Herzstück des Projekts ist ein neu entwickeltes Konzept zur digitalen Kanalnetzbewirtschaftung. In der Praxis getestet wurde es in Jena, wo zwei groß dimensionierte Edelstahlklappen in den Hauptsammler eingebaut wurden. Diese lassen sich digital ansteuern und künftig durch eine KI-basierte Steuerung regeln. Das System verarbeitet Messwerte, Modellierungen und Wetterprognosen, um zu entscheiden, ob Wasser im Kanalnetz gespeichert oder abgeleitet werden soll. Ziel ist es, zwei gegensätzliche, aber gleichermaßen dringliche Herausforderungen des Klimawandels zu meistern:

  • Starkregenmanagement: Entlastung überlasteter Kanalisationen zur Vermeidung von Überflutungen.
  • Trockenphasenmanagement: Rückhalt von Wasser im Netz, um Leitungen vor Austrocknung und Ablagerungen zu schützen.

„Wir wollten zeigen, dass man mit bestehenden Netzen arbeiten kann, ohne gleich neue Rückhaltebecken errichten zu müssen“, so Robert Köllner, stellvertretender Werkleiter beim Versorger JenaWasser. „Die intelligente Steuerung macht unser Kanalnetz flexibler und robuster gegenüber Extremwetter.“ Seit September 2025 läuft das System in Jena im Echtbetrieb.

Was erwarten die Versorger?

Ein zentrales Ziel von „InSchuKa 4.0“ war neben der technischen Entwicklung auch der Transfer in die kommunale Praxis. Das Team der Hochschule Hof untersuchte daher auch die Entscheidungsprozesse in Stadtwerken und Verwaltungen: Welche Erwartungen bestehen an KI-gestützte Steuerungssysteme? Welche Chancen werden gesehen – und welche Hürden? Eine bundesweite Online-Befragung von 154 Fachleuten aus Kommunen, Ingenieurbüros und Behörden zeigte: Intelligente Kanalnetzsteuerung wird als notwendiger Schritt zur Klimaanpassung erkannt. Gleichzeitig nannten die Teilnehmenden Hindernisse wie Fachkräftemangel, Ressourcenknappheit und Transparenzanforderungen bei KI-Entscheidungen.

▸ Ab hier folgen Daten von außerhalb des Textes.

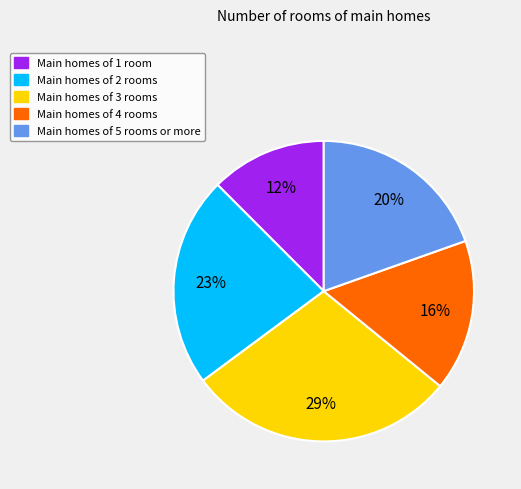

To the nearest percent, what portion does Main homes of 1 room represent?

12%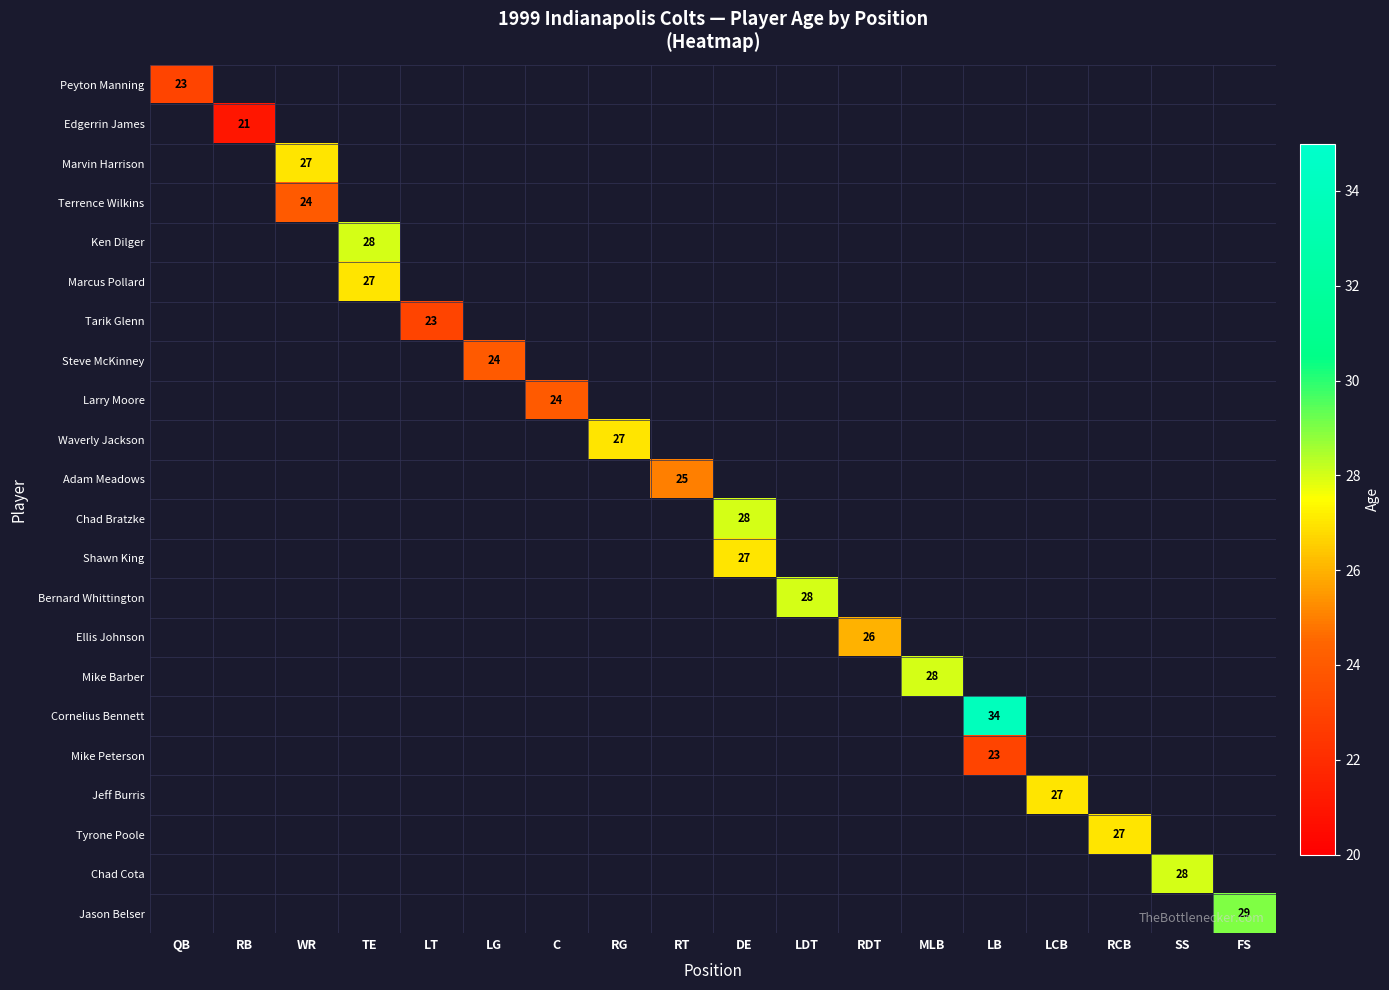

What is the maximum value shown in the chart?

34.0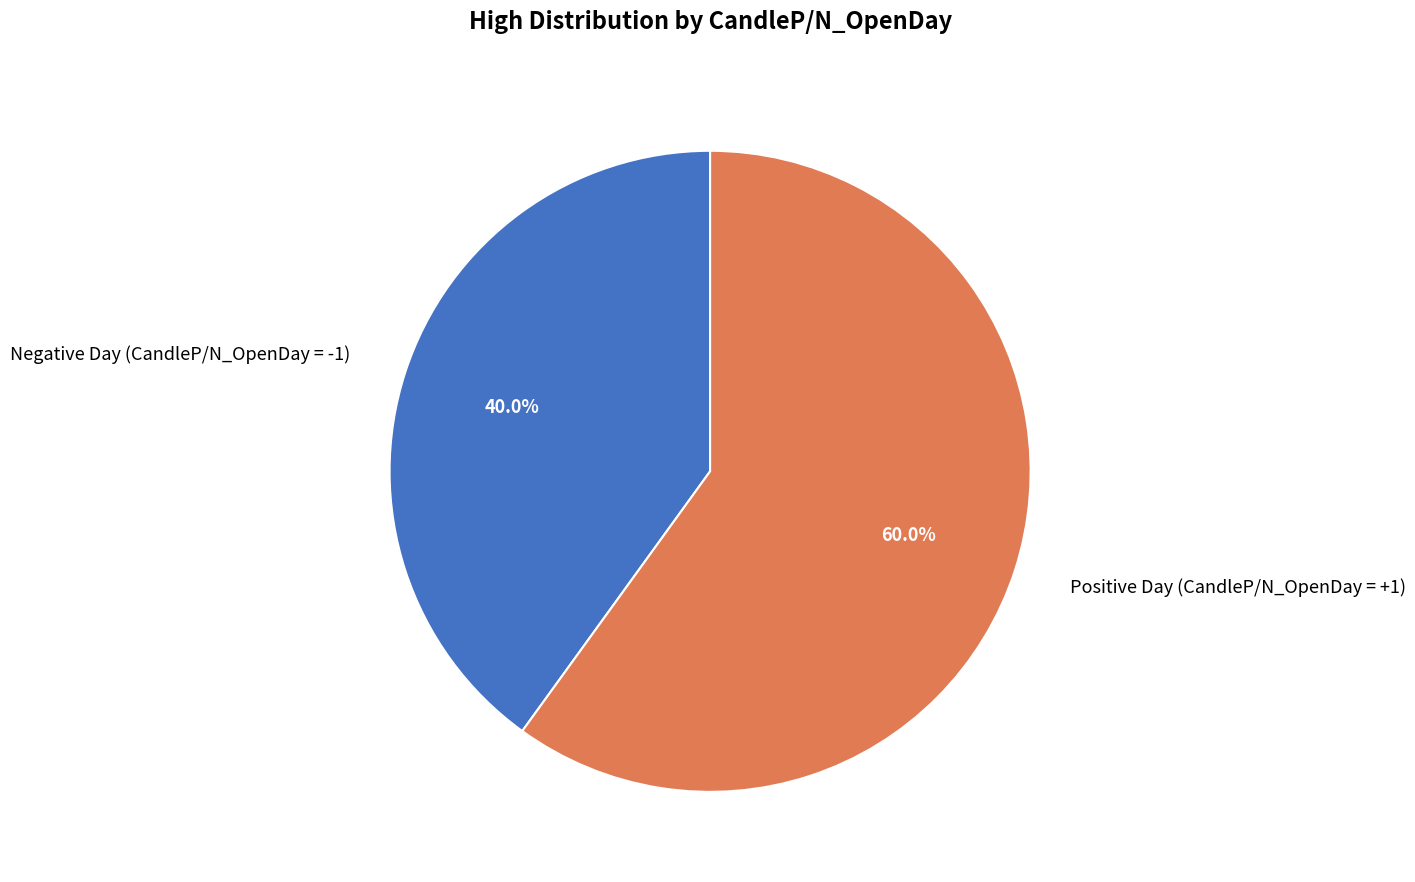

How much of the chart is everything except Positive Day (CandleP/N_OpenDay = +1)?

40.0%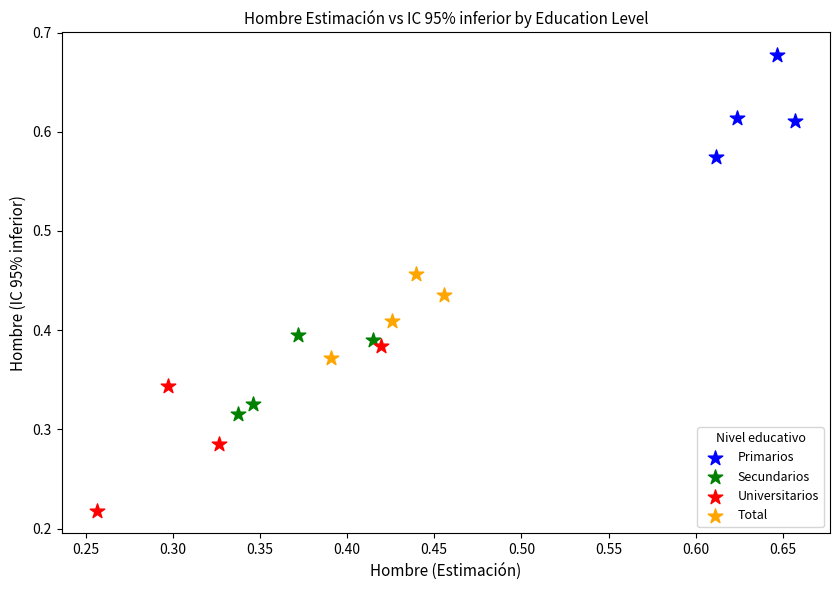

What are all the series names shown in the legend?

Primarios, Secundarios, Universitarios, Total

Steuerungsansätze auf weitere Projekte übertragen

Zum Projektende im lud JenaWasser zur Abschlussveranstaltung ein. Vertreterinnen und Vertreter aus Kommunen, Fachverbänden und Ingenieurbüros konnten die Ergebnisse nicht nur hören, sondern auch sehen: Bei einer Live-Demonstration im Kanalnetz wurde gezeigt, wie das System Stauraum aktiviert, Abflüsse drosselt und gezielte Spülwellen auslöst. „Mit ‚InSchuKa 4.0‘ konnten wir zeigen, dass KI im Kanalnetz keine Zukunftsvision ist, sondern bereits heute funktioniert“, betont Professor Günter Müller-Czygan, Leiter des inwa. „Die Lösung ist erklärbar, übertragbar – und bereit für den Einsatz in anderen Städten.“ Der Verbund plant, die entwickelten Konzepte und Steuerungsansätze in weiteren Projekten fortzuführen – mit Fokus auf Wissenstransfer, Schulungen für Betriebspersonal sowie der Weiterentwicklung der KI-Algorithmen.